LGBTQ willkommen: ein besonderes Pflegeheim
Wer heute schwul, lesbisch oder trans lebt, ist rechtlich geschützt. Doch gerade ältere Menschen aus der LGBTQ-Gemeinschaft sind noch in einer Zeit aufgewachsen, in der ihre Liebe verboten war. Oft mussten sie sich verstecken. Doch ein Berliner Pflegeheim richtet sich ausdrücklich auch an sie und ihre Wünsche. Wer hier wohnt, hat Glück – denn bisher gibt es in Deutschland nur ganz wenige vergleichbare Einrichtungen.
SPRECHERIN:
Diese Seniorinnen und Senioren verbringen ihren Lebensabend unter dem Regenbogen– in einem LGBTQ-sensitiven Pflegeheim. Der Ansatz: Auf die speziellen Bedürfnisse aller eingehen – egal ob sie queer sind oder heterosexuell.

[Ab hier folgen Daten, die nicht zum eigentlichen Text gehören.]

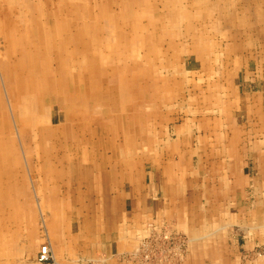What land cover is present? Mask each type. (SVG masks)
<instances>
[{
  "label": "rangeland",
  "instance_id": "1",
  "mask_svg": "<svg viewBox=\"0 0 264 264\" xmlns=\"http://www.w3.org/2000/svg\"><path fill=\"white\" fill-rule=\"evenodd\" d=\"M62 1L64 0H61V1L60 0H52V1L51 0H45V1L44 0H0V116H1L0 117V132H1L0 136H1L2 142H4V139L9 136V132L5 127H7L10 124V126L13 128L11 129L12 131L11 135H12V138L15 140L16 147L19 151L20 161L23 166L22 172L20 173L18 172V179H20L22 182H25L23 183V185L27 189L25 190L22 187L18 189L17 187L18 196H16V193H14V195L12 196L7 194L6 198L9 199V201L16 200L15 204H17V207H15L14 205L8 206L10 204V202H8L6 206L3 205L4 210L2 212V215L0 214V217H1L0 218V236H2L3 238L1 239L0 237V243H1L0 249L2 248L0 250V259L3 261L7 260V262L10 264H55L53 260H51V262L50 261L49 262L41 261L43 263L39 262L40 261L39 254H40L43 244L47 241L46 237H51L52 243H54L53 245H54V249L56 252L57 264H80L81 261H85L87 259L84 253H79V251H77V248L74 245L77 243L78 239L76 236L72 234V232L76 228L79 229L80 224L83 223V221L78 218L73 219L74 214L72 213V211L74 208H77L76 205H72L71 203L68 204L69 198H68L67 191L69 190L70 186H75V184L66 183V182L74 181L75 183H77V179L72 178L71 170L73 172L74 170L71 167L69 168L64 167V174L66 173V175H60L58 172L53 173V171L44 169L43 166L46 160V156L43 155V153L40 154L38 153V151L34 150V149H37L36 142L34 139L46 136L45 130H48V127L52 125L51 124L52 121H50L51 117H53V122L55 125L57 122H59L57 120L58 115L60 114L62 115V112L65 109L62 107L60 108L59 101L50 100V102H48L49 104L48 103L43 104V109L41 110L39 108L40 106L38 107V101L36 97H34L32 92H29L27 90L28 85H26L25 81L23 82L24 77L22 78L23 79L22 82L18 81V86L20 88L19 87L17 88L18 89L17 91H19L17 95L19 97L13 94L14 90L16 89H14V85L13 86L10 85V82L6 79V72H8L6 67L9 63L13 62V60L15 59V58H11V55H10V53L12 52V49H11L12 45L10 44V41L14 40V38H19L21 40L23 38L24 41L34 40L35 38L33 37V32L31 30L33 29L32 28L33 26L37 25L36 22H38V20L44 23L46 26H48V29H49L48 32L50 31L49 32L50 40L52 39L53 43L57 44L58 34H57L56 20L58 21V19H57L56 11L59 10L60 8L59 5H63V3L60 4V2ZM84 1H86L84 2L85 7H88V9L86 8L87 9L86 11H88L87 20L89 21V22L87 21L85 24L90 25L92 21L94 20L96 21V24H103V27H105L104 37H107L106 38L107 44L121 41L122 40V38L120 39L121 34L119 35L120 31L125 33L128 30L127 31L128 34L132 32L133 27H131V25L125 26V23H127L128 25L129 21L124 20V19H119L118 21H115L111 19V20H108L109 21L108 22L106 18L103 19V16H102V12L107 11V9H105L106 7L110 11H112V8H115V9H118L117 10L118 12L119 11L121 12L122 11L121 8L124 7V2L130 3V0H115V1L113 0L112 1L111 0H84ZM107 4L108 6H106ZM114 4H117V5H114ZM203 5H206V6H203ZM133 6H135V10L139 11L137 16H135L137 22L139 21L144 24H148L149 19L146 16V14L147 15L151 14L150 11L147 10L149 6H151V9L153 10L155 14L157 15L159 14L163 17L166 24H170L171 22H173L172 26L168 27L170 28V30L168 31V34L167 33L164 34V30L162 29V27L161 29H157V28L151 29L150 28L147 30V35L152 34V37H151L152 43L150 42L149 45L151 46L153 45L152 46L153 49L156 47L157 48L161 47L165 52L168 53V57L163 62V64L160 63L157 58L155 59L153 58L152 62L148 60L147 58L144 60L143 52H141L142 59H140V61L138 62H135L134 60H124L123 62V59L121 57L120 59L122 60H119V58L117 59L116 55L114 58H112L111 56V58L106 59L104 61L106 66L115 67L117 65L118 69L115 72H113V74L107 73L108 75L106 74V76L103 77V80H100L102 81V83H100V87L101 89H103L107 85L116 86V93L121 101V105H120L121 108L119 109V113L120 115H126L127 122L131 124L130 135L128 136L126 135L127 133L124 134V133L119 132L120 134H118L117 136V132L115 131L114 120L101 116V114L103 115L106 109V106H102L98 103L96 99L97 94L96 92H94V90H91L92 93H91V97L89 101H87L86 99L83 100L84 106H87L89 104L90 106L89 105L88 106L90 108L85 109L82 112L83 118L85 117V115L87 118L85 119V121H83L82 129L84 130L82 129L81 130L84 131V133L87 132L88 133V134L86 133L87 136H89L90 129L91 130L96 129L99 131V135H101V133L103 135L104 134L103 131L99 130L98 127L100 125V122L104 121V123L106 122V125L110 130V134H112V138H115V139L117 138L120 144L127 142L125 140L126 138L125 136L129 138L130 142H135L138 140L135 133H140V135H142L143 134L142 130L144 129V123L142 122V119L138 120L137 116H139L140 114L143 115L144 111L145 112L147 111L150 113V116H151L150 133L153 132V134H150V136L151 137L154 136L153 140L155 138L160 140V130H159L160 123L159 122L161 118H165L164 119L165 121H167L169 118H172V122L170 121L172 124V127L174 128H176L175 126L179 127L178 133H176L175 131L172 132L174 136L167 142L168 150L172 151V148L174 144L177 142V140H179L181 137H184L186 134L190 133L189 125L196 120V118H193L191 116L193 115V113H188L186 111H183L182 109V106L188 103H191L192 101H195L190 95H191V92L193 93V84H196L195 81L198 78L195 76L192 77V72L198 74L197 72H209V68L211 70L213 66L212 64L217 58L213 56V53L219 52L218 49H214L215 47L217 48L216 40L221 39L223 37L225 38L227 36V38L223 39V42L229 41L230 43H234V41L237 42V41H241L245 39L246 41L249 40L252 43V37H254L255 34L257 33L258 41H259L258 44H261L262 46H264V0H212V1L211 0H137L136 2L133 1ZM153 6L155 7V11L153 9ZM214 7L218 9V12L215 14V16H217L214 19L215 21H212V18H211L212 11H213L212 8ZM257 7L261 10V13L259 12L260 10ZM261 7L263 9H261ZM159 8H162V10ZM145 10H146V13H144ZM98 11H100V13ZM209 13L211 14L210 17L208 16ZM10 14L12 15L10 16ZM37 17L39 19H37ZM175 17H177L178 20L180 18V21L178 22L177 20L175 23L174 22ZM209 18L211 19L209 20ZM113 22L121 25L119 27L120 29L117 30L116 28L117 26H115V23ZM22 30L25 34H23ZM251 30L253 31L251 32ZM139 35L143 37L142 34H139ZM139 35L135 37L134 44L139 45V38H138L140 37ZM160 38H162V40ZM208 44L210 45L208 46ZM138 49H140L139 46H138ZM124 52L125 51H123V53ZM49 53L52 57L51 66L53 68H56L58 65V62L55 59L56 56L53 52H49ZM119 53L121 55L122 51H119ZM206 55L208 56V59L206 58L207 57ZM137 65L141 67V70L138 69L139 73L137 71ZM160 65H162L163 67H160ZM152 66L154 68L156 67L157 69H153ZM131 70L134 72H131ZM152 70L153 72H151ZM73 71L74 69L72 70V72ZM78 72H79L78 77L80 76V83L88 82V79L90 78L88 73L90 71L86 70V71H78ZM182 72H188V73L186 74ZM141 74L143 75L141 76ZM155 78L156 79L161 78L162 85H159L157 81L155 80ZM232 79L233 77L230 78V80ZM141 80L143 83L145 82L147 83V86H146L147 90L149 88L148 84L151 81L155 83L154 87H156V90L154 87H151L152 93L155 92L154 94L155 98L154 99L151 98L150 103L148 102V104L143 107L135 106L136 101H138L137 97L140 96L142 92L140 89L141 84H143ZM188 80H190L189 83H188ZM200 82H204V81L200 80ZM20 85L22 86V88ZM19 89L22 90L23 92L20 91ZM169 89H171L172 92H170ZM81 94L83 95V93ZM92 101H96V102H92ZM68 103H71V102L68 101ZM72 104L73 102L71 103V105ZM96 104H98V107H94L96 106ZM29 105H31V107ZM27 113L30 116H27L28 115ZM23 114L25 116H23ZM43 114H46V115L44 116ZM183 118H185V122L182 121ZM186 119L190 121H187ZM47 120L49 121V123H47ZM39 121H42V122L39 123ZM6 122H7V126L5 124ZM60 123L61 122L57 123V125L58 124L60 125ZM41 126L43 128H41ZM180 126H182V128L186 127V129L181 130L182 128ZM132 127L136 128L135 132L134 130H132ZM5 129L7 130V133ZM64 129L66 130L65 126L61 130L64 131ZM192 129L195 130L196 128L192 127ZM24 130H26L27 132H24ZM67 131L71 133L70 130H67ZM199 133L200 131L196 132V135ZM86 135L83 134V137H85ZM49 142L51 143V141ZM113 143L115 145L117 144L116 142H113ZM154 147L155 146H153V142L145 145L144 143L142 144L141 140H139V145L136 146V148L138 149V152L137 153L133 152L131 153L130 156H126L122 154V157H120L119 160L120 159L124 160L125 163H126V160H129L131 163H134V161H136L137 164H140V165L142 164L141 168H144L146 171L150 173L151 171L156 170V168L158 167L157 166L158 164H160L161 162H164V157L162 156V154H159V158H158L157 157L158 155L156 154V152L150 149ZM88 148L91 149L90 145L88 146ZM31 150H34V151H31ZM69 152L70 151H67L66 153H63L62 155H57L52 158V160L57 161V163L60 164V167H59L60 169L64 165L70 166L69 163H73L76 160L78 162L82 161L85 164L86 160H83V159H86L88 157L89 161H91L92 158L95 157V155H97L95 153L94 155H92L93 157H91V155L90 156L87 155V157H85L84 155L77 156ZM37 153L39 157H37ZM109 154L111 153L109 152ZM144 154H147L148 157L146 158ZM117 157L118 156H116L114 159H116ZM166 158L169 159V157L167 156ZM22 175H25V177ZM30 175L33 177V180L30 178ZM53 175L58 176V179H56V182H54L53 180ZM49 179H52L51 182ZM31 180L33 181L32 184L34 185V187H32V184L30 183ZM5 191H6V188L4 189V192ZM34 191H35V194L33 193ZM49 194H54V196L58 197L60 204H62L61 205L62 208L60 209L59 207V212L55 211L56 208L49 205V202L45 200V198L50 196ZM3 197H4V194H3ZM49 201H53V200L49 198ZM20 203H25V205L24 207H22L20 211L22 216L18 218L17 217L18 214L15 215L14 213L16 209L20 206ZM18 209H17V212H19ZM62 210L64 211V213L62 212ZM65 221H69V223ZM45 224L47 226L46 228L44 227ZM73 225L75 226L74 229H72ZM163 225L165 226L162 228L163 233H164V234L162 233L163 234L162 236H163V239L165 238L164 240H166L167 243L171 245L169 246L170 248H174L177 245L176 243L180 241V237L183 235L186 238L185 241H181V244L184 243V245H182L183 249L185 248V245H187V243L191 245V242H192L190 240V238L192 239L191 236L182 232L181 230H178L175 227V225L170 222H164ZM255 225L259 226V223H256ZM260 229L261 227L258 228L257 230H260ZM261 230H264V227ZM155 232L156 230L152 234L150 233L151 235L145 234L144 236H141L138 238H142V240H149V245L151 246V248H155L157 250L159 246H155L156 244L154 240ZM54 233H57L59 237L56 238ZM263 238H264V233H263ZM57 239L60 241L58 242ZM236 239H237L236 241L238 242L237 245H239L241 253H242V260H241L242 263L241 264H254V261L256 258L257 259L258 257L264 258V245L263 244H260L259 246L255 245L253 247L248 248V245H247L248 240L246 236L244 235V233L238 234L236 236ZM163 242L164 241L161 239V243ZM10 252H12L13 254ZM170 253H173V250L168 251L167 256H166V253H164L165 254L164 256L167 258L166 260H168L169 263L171 264H186L187 263V260H186L187 255H188L187 253H183L180 260H178L176 256L170 255ZM257 253L261 254V256L257 255Z\"/></svg>",
  "mask_w": 264,
  "mask_h": 264
},
{
  "label": "bare ground",
  "instance_id": "2",
  "mask_svg": "<svg viewBox=\"0 0 264 264\" xmlns=\"http://www.w3.org/2000/svg\"><path fill=\"white\" fill-rule=\"evenodd\" d=\"M113 1H115V0H113ZM133 1L136 2L137 0H130V3L124 2V7L121 8L122 9L121 12L120 11L118 12L117 11L118 9H115V8H112V11H110V10H108L107 7L105 8V9H107V11L102 12L103 19L106 18L107 21L111 20V19H113L115 21H118L119 19H124V20L129 21L128 22L129 24L127 25V23H125V26L131 25V27H133L132 32L129 34L127 33V31H128L127 29H125V30H127L125 33L120 31L119 35L121 34L120 39L122 38V40L115 42V43L110 42L111 44H107V41H106L107 37H104L105 27H103V24H96L95 20L92 21V23L90 25L85 24L88 21L87 20L88 11H86L88 9V7H85L84 2H86V1H84V0H64V1L60 2V4L63 3V5H59L60 8H59V10L57 9L58 11H56L57 12L56 15H57V19H58V21L56 20L57 34H58L57 44L53 43L52 39L50 40V37H49L50 31L48 32V30H49L48 26H46L44 23L40 22L39 20H38V22H36L37 25L33 26L32 27L33 29L31 30L33 32V37L35 38L34 40H25L24 41L23 38H22V40L19 38H14V40L10 41V44L12 45V48H11L12 52L10 53V55H11V58H15V59L13 60V62L9 63L6 67V69L8 70V72H6V79L10 82V85H12V86L14 85V89H16V90H14L13 94L16 96L17 93L19 92V91H17L18 90L17 88L19 87L18 81L22 82V80H23L22 78L24 77L23 82L25 81L26 85H28L27 90L29 92H32L34 97H36V99L38 101V107L40 106L39 108L41 110L43 109V104L50 102V100L59 101L60 108L62 107L65 109L62 112V115L60 114L57 117L58 119L56 118L59 122H61L60 125L59 124L57 125V123H59V122H57L54 125L53 117H51L50 121H52V123H51L52 125H50L48 127V130H45L46 136L34 139L36 142V148H37L34 150L38 151V153H40V154L43 153V155L46 156V160H45L44 166H43V168L46 170L53 171V173L58 172L60 175H66V173L64 174V167H66V168L71 167L74 170V172L71 170L72 178L77 179V183H78L77 186L78 187H79V185H92V184H94L96 186H101L102 182H107V186L111 190L112 186H114L115 183L118 182V179L121 180L122 183H131V184L137 183L139 181L140 171L141 170L143 171V169L141 168L142 164L141 165L137 164L136 161H134V163H131L129 160H126V163H125L124 160H121V159L119 160V158L122 157V154L126 155V156H130L131 153H133V152L137 153L138 149L136 148V146L139 145V140H141L142 144L144 143L145 145L153 142V146H155V147L150 148V149L152 151L156 152V154L158 155L157 157L159 158V154L165 155V152H167V153L171 152L168 150L167 140H168V138H172L174 136L172 132H174V131L176 133L178 132L174 127H172V124H171L172 118H169V119L167 118L168 119L167 121L164 120L165 118H161V120L159 122L160 123V128H159L160 140L157 138H155L153 140L154 136H152V137L150 136V134H153V132L150 133V118H151V116H150V113L147 111L146 112L144 111L143 115L138 114L139 116H137L138 120L142 119V122L144 123V129L142 130L143 131L142 135H140V133H135L137 138H138V140L135 142H130L129 138L127 136H125L126 137L125 140L127 142L120 144L117 138L116 139L112 138V134H110V130L107 127L106 122L104 123V121L100 122V125L98 127L99 130L103 131V133H104L103 135H102V133H101V135H99V131L96 129L95 130L90 129L89 136L86 135L87 132L84 133V131H82V130H84V129H82L83 128V121H85V119L87 118L86 115L83 118L82 112L85 109L90 108L89 104H88L89 106L88 105L84 106L83 100L86 99L87 101H89V99L91 97V93H92L91 90H94V92H96V94H97L96 99H97L98 103L102 106H106V109H105L103 115L101 114V116L102 117L104 116L105 118H110L111 120H114L115 131L117 132V136L120 133H124V134L127 133L126 135H128V136L130 135L131 124L127 122L126 115H120V113H119V109L121 108V106H120L121 101H120V99L116 93V86H114V85L108 86L107 85L103 89H101V87H100V83H102V81H100V80H103V77L106 76L107 73L113 74V72H115L118 69L117 65H116L117 67L116 66L115 67L114 66H110V67L106 66V64L104 62L106 59L111 58V56H112V58H114L116 55L117 59L118 58H119V60L123 59V62H124V60H134L135 62H138V61H140V59H142L141 58V52H143L144 53V56H143L144 60L147 58L148 60H150L152 62L153 58L154 59L157 58L158 61L163 64V62L168 57V53L165 52L161 47L160 48L156 47L153 49V47H152L153 45L152 46L149 45L150 42L152 43V40H151L152 34L147 35V30L150 28L151 29L152 28L161 29V27H162V29L164 30V34L165 33L168 34V31L170 30V28H168V27L172 26L173 22H171L170 24H166L161 15H159V14L157 15L153 12V10L151 9V6H149L147 9L150 11L151 14L150 15L146 14V16L149 19L148 24H144V23L139 22V21L137 22L135 16H137L139 11L135 10V6H133ZM20 4H22V3H20ZM258 4H259V2H258ZM47 5H49V4H47ZM88 5H90V4H88ZM114 5H117V4H114ZM106 6H108V4ZM203 6H206V5H203ZM260 6H261V4H260ZM153 9L155 11L154 6H153ZM159 9L162 10V8H159ZM212 9H213V11H212V17L211 18H212V21H215L214 19L217 17V16H215V14L218 12V9L215 7ZM261 9H263V8L261 7ZM258 11H257V13H258ZM98 12L100 13V11H98ZM259 12L261 13V10ZM144 13H146V10ZM260 13H259V15H260ZM11 15L12 14H10V16ZM188 16H189V14H188ZM208 16L210 17L211 14L209 13ZM203 17H204V15H203ZM211 18H209V20ZM37 19H39V18L37 17ZM100 19H102V18H100ZM198 19H200V18H198ZM177 20H178V18L175 17L174 22L176 23ZM179 21H180V18H179L178 22ZM113 23H115V22H113ZM83 24H85V25H83ZM221 25H222V23H221ZM115 26H117L116 28L118 30V29H120L119 27L121 25L115 23ZM232 30H233V28H232ZM252 31L253 30H251V32ZM22 32H23V30H22ZM23 34H25V33L23 32ZM139 34H142L143 37H141ZM145 34H146V36H145ZM137 35L140 36V37H138L139 38V45L134 44V40H135V37ZM114 36H115V34H114ZM167 36H169V35H167ZM256 37H258V36L256 35V36L252 37V43L249 40L246 41L245 39L241 40V41H237V42H235L234 41L235 39H234L233 40L234 43H230L229 41L223 42V39L227 38V36L225 38L223 37L221 39L216 40L217 48L215 47L214 49H218L219 52L213 53V56H215L217 58L213 62V64H212L213 66H212L211 70L209 68V72H197L198 74L192 72V77L195 76L198 78L197 80L194 78L196 80L195 81L196 84L192 83L193 84V93L191 92V95H190L193 98V100H195V101H192L191 103H188V104L182 106L183 111L193 113V117H195V118L197 117V116H194L195 114L200 115L201 113H204L206 115V116H204L205 118L209 117L211 120L214 119L215 123L220 122L222 124L223 121L227 119L228 113L232 109V93L230 96V93L228 92V89L230 88L232 82L229 81V77L230 78L233 77V80L235 79L234 76H229L228 74L229 73L235 74V72H244V71L248 70V68L246 66H244L245 63H242V61L245 58H248L249 56L254 58V56H255L254 52H251L250 50H248V48H249V46L254 44V40ZM160 39L162 40V38H160ZM120 45H122V46H120ZM209 45L210 44H208V46ZM138 46L140 49H138ZM124 48H125V50H124ZM174 48H176V47H174ZM227 48H231V50L229 51V50H227ZM119 51H122L121 55H120ZM123 51H125V52L123 53ZM49 52H53L56 56L55 59L58 62V65L56 68H53L51 66L52 57H51ZM232 52H235L236 55L240 56L241 62L239 63V65L233 64L235 61H238V59H236L235 61H233L231 59V57H232L231 53ZM120 57L122 59H120ZM206 58L208 59V56ZM252 62H253L254 67H255L256 66L255 61L253 60ZM185 64H186V62H185ZM151 65H152V63H151ZM160 67H163V66L160 65ZM152 68L157 69L156 67L154 68L153 66H152ZM206 68H208V67H206ZM73 69H74V71L72 72ZM138 69L141 70V67L139 65H137V71H138ZM86 70L90 71L88 73L90 78L88 79V82L80 83V76L78 77V75H79L78 71H86ZM76 72H78V73H76ZM131 72H134V71L131 70ZM151 72H153V70ZM138 73H139V71H138ZM182 73L187 74L188 72H182ZM142 75L143 74H141V76ZM177 78H179V77H177ZM155 80L157 81V83L159 85H162L161 78L160 79L155 78ZM200 80H202L204 82H200ZM141 82H142V80H141ZM189 82H190V80H188V83ZM21 85H23V84H21ZM146 86H147L146 82L141 84L140 89L142 92H141V95L137 97L138 101H136L135 106L143 107V106L147 105L148 102L150 103L151 98H153V99L155 98L154 97L155 92L153 91L154 93H152V90H151V87H154L155 83H153L152 81L149 82L148 90L146 89ZM21 88H22V86H21ZM154 88L156 90V87H154ZM20 91H22V90H20ZM169 91L172 92L171 89H169ZM184 92H185V90H184ZM81 93H83V95ZM226 95L229 96V99L226 98ZM17 97H19V96L17 95ZM68 101H70L71 103L73 102V104L71 105V103H68ZM92 102H96V101H92ZM229 103H230V105H229ZM29 106L31 107V105H29ZM33 106H35V105H33ZM131 106H133V105H131ZM94 107H98V104H96V106H94ZM92 108H93V106H92ZM216 108H218V110H216ZM24 109H25V107H24ZM30 110H31V108H30ZM216 111L219 112V114L216 117H214V115H216ZM43 115L45 116L46 114H43ZM23 116H25V115L23 114ZM27 116H30V115L28 114ZM39 116H41V115H39ZM47 116H49V115H47ZM260 116H261L260 113L257 112V117H260ZM47 118H49V117H47ZM30 119H31V117H30ZM186 120H188V119H186ZM40 122H42V121H39V123ZM43 123H45V122H43ZM47 123H49L48 120H47ZM5 124L7 126V122ZM8 124H9V122H8ZM37 125H36V127H37ZM212 125H213V123H212ZM42 126H41V128H43ZM64 126L66 127V130L64 129V131H62L61 129ZM78 126H80V127H78ZM133 127H132V130H134V132H135L136 128H133ZM5 128L9 132V136H8L9 138L6 137L4 139V142H2V139L0 136V214L1 215H2V212L4 210L3 205L6 206L8 204V202H10V204L8 206L14 205L15 207H17V204H15L16 200H10L9 201V199L6 198L7 194L12 196V195H14V193H16V196H18L17 187H18V189H20V187H22L23 189L27 190L26 187L23 185V183H25V182H22L20 179H18V172L19 173L22 172L23 166H22V163L20 161L19 151L16 147L15 140L12 138V135H11V132H12L11 129H13V128L10 126V124ZM258 128L264 134V123L258 124ZM7 130H6V133H7ZM32 130H33V128H32ZM67 130H70L71 133L68 132ZM24 132H27V131L24 130ZM81 132H83V133H81ZM83 134L86 136L83 137ZM157 140H158V142H157ZM49 141H51V143ZM113 142H116L117 144L115 145ZM92 144H93L94 148H93ZM89 145H90L91 149L88 148ZM119 145L121 146V148ZM101 146H102V148H101ZM175 148L176 147L173 146L172 151L175 150ZM34 150H31V151H34ZM31 151H30V153H31ZM67 151H70L71 153H73L77 156L78 155H84L85 157H87V155H89V156L91 155V157H93L92 155H94L95 153L97 155H95V157H93L91 161H89L88 157L86 159H83V160H86L85 164L82 161L78 162L76 160L73 163H69L70 166L64 165L60 169L59 168L60 164H58L57 161L52 160V158L57 156V155H62L63 153H66ZM109 152L111 154H109ZM38 153H37V157H39ZM171 153H173V152H171ZM77 156H76V158H77ZM116 156H118V157L116 159H114ZM144 156H146V158L148 157L147 154H144ZM90 162H92V163H90ZM157 166H159V164ZM22 176L25 177V175H22ZM30 178L33 180V177L31 175H30ZM56 179H58V176L53 175L54 182H56ZM32 180L30 181L31 184L33 183ZM49 180L51 182L52 179H49ZM66 183H74V181H72V182L67 181ZM124 186H126V185H124ZM32 187H34L33 184H32ZM5 188H6V191L4 192ZM33 193L35 194V191ZM3 194H4V197H3ZM49 195L50 196L45 198V200L47 202H49V205L56 208L55 211L59 212V207L61 209L62 204H60L58 197L54 196V194H49ZM98 197H100V195H97V198ZM49 198L53 201H49ZM37 202H39V201H37ZM68 204H70V202H68ZM24 205H25V203H20V206L18 207L19 209L17 208L19 212H17V209H16V211L14 213L15 215L18 214V216H17L18 218H20L22 216L20 211H21L22 207H24ZM67 206H69V205H67ZM84 206L85 205H83L82 207H84ZM96 206L98 208V205H96ZM64 207H66V206H64ZM91 207L93 208V206L88 205V210L92 209ZM24 210H26V209H24ZM79 211L81 212V210H79ZM62 212L64 213L63 210H62ZM90 218L91 217H89L87 215L85 217V220L86 219L88 220ZM65 222L69 223V221H65ZM23 224H24V222H23ZM85 224H86V222H85ZM163 224H164V222H160L157 220L156 221L151 220L147 223V226H145V228H143L144 231L142 233L140 232L141 234L139 235L140 237L144 236L145 234L149 235L150 233L152 234L156 230L154 240L156 243L155 246H159L157 248V250L155 248H151V246L149 245V240H142V238H138L133 249L131 248L132 249L131 254L126 255L130 261H138L139 264H171V263H169L168 260H166L167 258L164 256L165 255L164 253H166V256H167L168 255L167 252L170 250H173V253H170V255L176 256V258L178 260L181 259L183 253L188 254L189 243H187V245H185L184 249L182 246V245H184V243L181 244V241L186 240L184 235L181 237L179 236L180 241H178V243H176L177 245L175 247L173 246L174 248L169 247L171 245H169V243H167V241L164 240L165 238L163 239V236H162L164 234L162 228L165 226ZM44 227L45 228L47 227L46 224L44 225ZM74 228H75V226L73 225L72 229H74ZM28 229H29V227H28ZM78 231H79V229L76 228L73 231L74 233L72 232V234L74 236H76L77 239H79L78 235H77ZM171 233H173V232H171ZM54 235L56 238L59 237V235H57V233H54ZM166 235H167V233H166ZM0 237H1V239H3L2 236H0ZM161 239L164 241L163 243H161ZM46 240L47 241L43 244L41 251H42L43 247H45L47 249V251L50 252V256L52 257V260L54 261V263L57 264L56 252H55L54 245H53L54 243H52L51 237H46ZM59 241L60 240H58V242ZM79 242H80V240H78L77 243L74 245L77 248V250H80L83 247V246L79 245ZM0 245H1V243H0ZM10 253H12V252H10ZM41 261L42 260L40 259L39 262H41ZM41 263H43V262H41ZM0 264H10V263H8L7 260L3 261L0 259Z\"/></svg>",
  "mask_w": 264,
  "mask_h": 264
},
{
  "label": "crops",
  "instance_id": "3",
  "mask_svg": "<svg viewBox=\"0 0 264 264\" xmlns=\"http://www.w3.org/2000/svg\"><path fill=\"white\" fill-rule=\"evenodd\" d=\"M258 42L256 37L248 48L254 58L242 61L248 70L229 73L235 77H229L232 109L222 124L195 114L190 133L176 139L175 150L162 155L155 171L142 168L137 183L118 179L111 190L107 182L69 187V202L77 207L73 219L83 221L77 232L83 247L77 251L87 259L80 264H139L126 255L151 220L170 222L192 237L186 264H241V233L248 248L264 245V134L258 128L264 123V46ZM231 55L239 65L240 56ZM254 264H264V258Z\"/></svg>",
  "mask_w": 264,
  "mask_h": 264
},
{
  "label": "built area",
  "instance_id": "4",
  "mask_svg": "<svg viewBox=\"0 0 264 264\" xmlns=\"http://www.w3.org/2000/svg\"><path fill=\"white\" fill-rule=\"evenodd\" d=\"M39 256L43 262H48L52 260V257L50 256V252H48L45 247H43L42 251H40Z\"/></svg>",
  "mask_w": 264,
  "mask_h": 264
}]
</instances>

NILS ORSINGER (Altenpfleger):
Wir sind ’ne bunte Vielfalt, und jeder ist willkommen. Jeder, der hier[her] kommt, wird begrüßt und da wird erst mal abgefragt: Wie möchte jemand angesprochen werden? In welchem Wahlfamilienstand, in welchen Lebenssituationen ist der Mensch? Von wem möchte er gepflegt werden, lieber von Männern, von Frauen, wie sind Vorlieben? Also, jeder kann sich frei äußern und braucht keine Bedenken zu haben, dass er deswegen irgendwie schief angeguckt wird.
SPRECHERIN:
Das Immanuel-Seniorenzentrum liegt in Schöneberg, einem Berliner Viertel mit einer lebendigen LGBTQ-Community. Gendersensible Schilder und Sprache oder eine Sammlung von Filmen und Büchern mit LGBTQ-Themen sind die kleinen Dinge, die für Bewohner wie Hans-Dieter Schröter einen großen Unterschied machen. Lange hielt er seine Homosexualität geheim. Erst im Alter begann er, offen darüber zu sprechen:
HANS-DIETER SCHRÖTER (Lehrer im Ruhestand):
Wir sind also nie Händchen haltend auf dem Bürgersteig langgegangen. Ja, das wollte mein Freund auch nicht. Das hat schon was mit „offen bekennen, dass man schwul ist“ zu tun.
SPRECHERIN:
Ein Leben im Verborgenen ist typisch für die Generation von Hans-Dieter Schröter. In Deutschland wurden schwule Männer bis Mitte der 1990er-Jahre kriminalisiert. Durch die Erfahrung von Diskriminierung ist für ältere LGBTQ-Personen eine Umgebung sehr wichtig, in der sie sich sicher fühlen.
NILS ORSINGER:
In der Regel ist ja keine familiäre oder ersatzfamiliäre Einbindung mehr da. Gerade als schwuler Mann oder als lesbische Frau im Alter sind meistens nur manchmal noch Freunde da, die sich aber in der Form nicht kümmern können, gerade wenn Pflegebedürftigkeit vorhanden ist oder zunimmt. Da ist es dann schon wichtig, zum einen Pflege, aber eben auch die persönlichen Bedürfnisse vereinen zu können.
SPRECHERIN:
Viele der Bewohnerinnen und Bewohner sind heterosexuell – Michael Kessner zum Beispiel. Er genießt das Klima der Toleranz und auch die organisierten Ausflüge zum jährlichen lesbisch-schwulen Stadtfest.
MICHAEL KESSNER (Rentner):
Ja, hier steht halt der Mensch im Mittelpunkt. Nicht die Institution und nicht irgendwat anderet, sondern hier ist man wirklich… hier darf man sein, wat man is’.
SPRECHERIN:
Die Vielfalt der Lebensentwürfe zeigt sich auch beim Pflegepersonal: Queere Mitarbeitende sind ausdrücklich willkommen.